Under a purple Madrid sky and on a carpet of horse-chestnut leaves, cigarette ends and broken beer bottles, six people are dancing their way through the second wave of the pandemic.
For all its grace and vigour, the Cuban rueda de casino that they dance is not quite what it once was. The thin light from a lamp in a park south of the city centre reveals masks covering smiling mouths and gelled hands clasping not other hands – but the opposite ends of two plastic pipes.
The 1.2-metre lengths of plastic pipe are not the only changes since Covid forced members of the Salsa Tabacalera group to dance outdoors and limit numbers to three couples. In a strikingly rare madrileño concession to the ears of those nearby, the group dances in apparent silence, listening to the songs of Los Jubilados de Cuba through earphones and a radio loop.
The modifications were the brainchild of Salsa Tabacalera’s teacher, Juan Margallo. When the pandemic hit, Margallo, a 52-year-old lighting technician and musician, looked for ways to keep moving.
“Dancing is a real passion for me and it’s something I just need to do,” he says.
“But then the pandemic came along and threatened to do away with all that. So I had the idea of the sticks. With the sticks, the masks, and dancing in the open air, the risk is almost nil.”
Margallo, a mix of musicologist, drill sergeant and Spanish MacGyver, has also found the pipes have yielded some unexpected benefits for his students.
“The thing is, the sticks actually help with the dancing, and they’ve become a bit of a teaching tool for me,” he says.
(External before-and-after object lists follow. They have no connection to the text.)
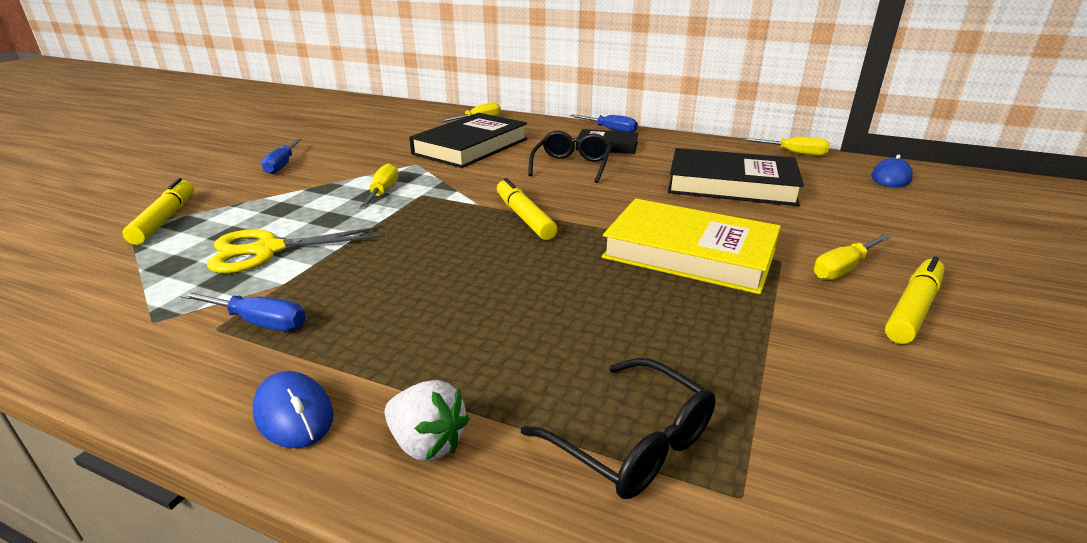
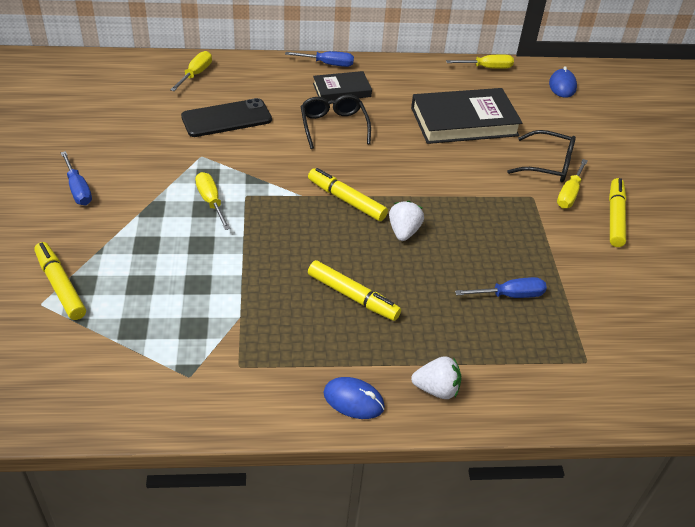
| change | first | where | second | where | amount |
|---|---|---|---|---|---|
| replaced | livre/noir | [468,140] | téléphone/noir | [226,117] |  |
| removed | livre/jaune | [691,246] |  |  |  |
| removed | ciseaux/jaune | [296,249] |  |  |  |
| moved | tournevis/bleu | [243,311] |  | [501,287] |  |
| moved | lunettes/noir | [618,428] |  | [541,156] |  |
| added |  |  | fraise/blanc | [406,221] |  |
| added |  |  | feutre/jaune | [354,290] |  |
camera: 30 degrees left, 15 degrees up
“People tend to bring their habits to their dancing – we’ve all got them – but they can get in the way of progress because they can make us too rigid or make us kick about too much. You may not notice it, but your partner will. When you have the stick, you’re more aware of all that and far more conscious of what you’re doing. It’s making a bit of a virtue of necessity.”
If the group’s moves lack some of their former intimacy, they want for little when it comes to verve or enthusiasm.
“I love the energy we transfer between ourselves and I love dancing in sync,” says Marta Fernández, a 40-year-old hospital worker.
“Juan – Mr Inventor – is always looking for a way to allow us to carry on dancing. Now it’s with stick, masks and gel. It’s not the same, but at least it’s viable.”
For Claret Martínez, the pipes and the odd looks have already ceased to be awkward.
“The sticks allow us to come together again and carry on dancing,” says the 30-year-old teacher.
“People do look quite confused or shocked when they see us but others take an interest and want to join in. But we don’t pay too much attention because we’re dancing.”
Aside from the occasional curious dog walker, their plumbing-enhanced gyrations attract little attention in the Jardín del Rastro. Despite the odd quizzical glance, the dark huddles of young people are more intent on cracking beers and launching lungfuls of marijuana smoke into the cold night air than in venturing over for a closer look.
Like the teenagers, tonight’s dancers – who come from Spain, Peru, Colombia and the US – are savouring the moment.
“Dancing takes you out of yourself,” says Samuel Villa, a 40-year-old IT worker. “It helps you forget about your situation. It’s a way to escape and to enjoy life.”
For 27-year-old Ada Chang, these al fresco dances are one of the few constants in difficult times. “Dancing helps bring us together,” says the flight attendant. “Life without this would be boring and sad. It just wouldn’t be the same.”
Margallo, who has been beguiled by Cuba and its music since seeing Buena Vista Social Club and others play live in Madrid in the 1990s, describes the dancing as a small but necessary an act of resistance.
“We tend to be a bit gloomy but we haven’t suffered as much as others have,” he says.
“Life always finds a way, even during wars, and not giving in to sadness is a human obligation.”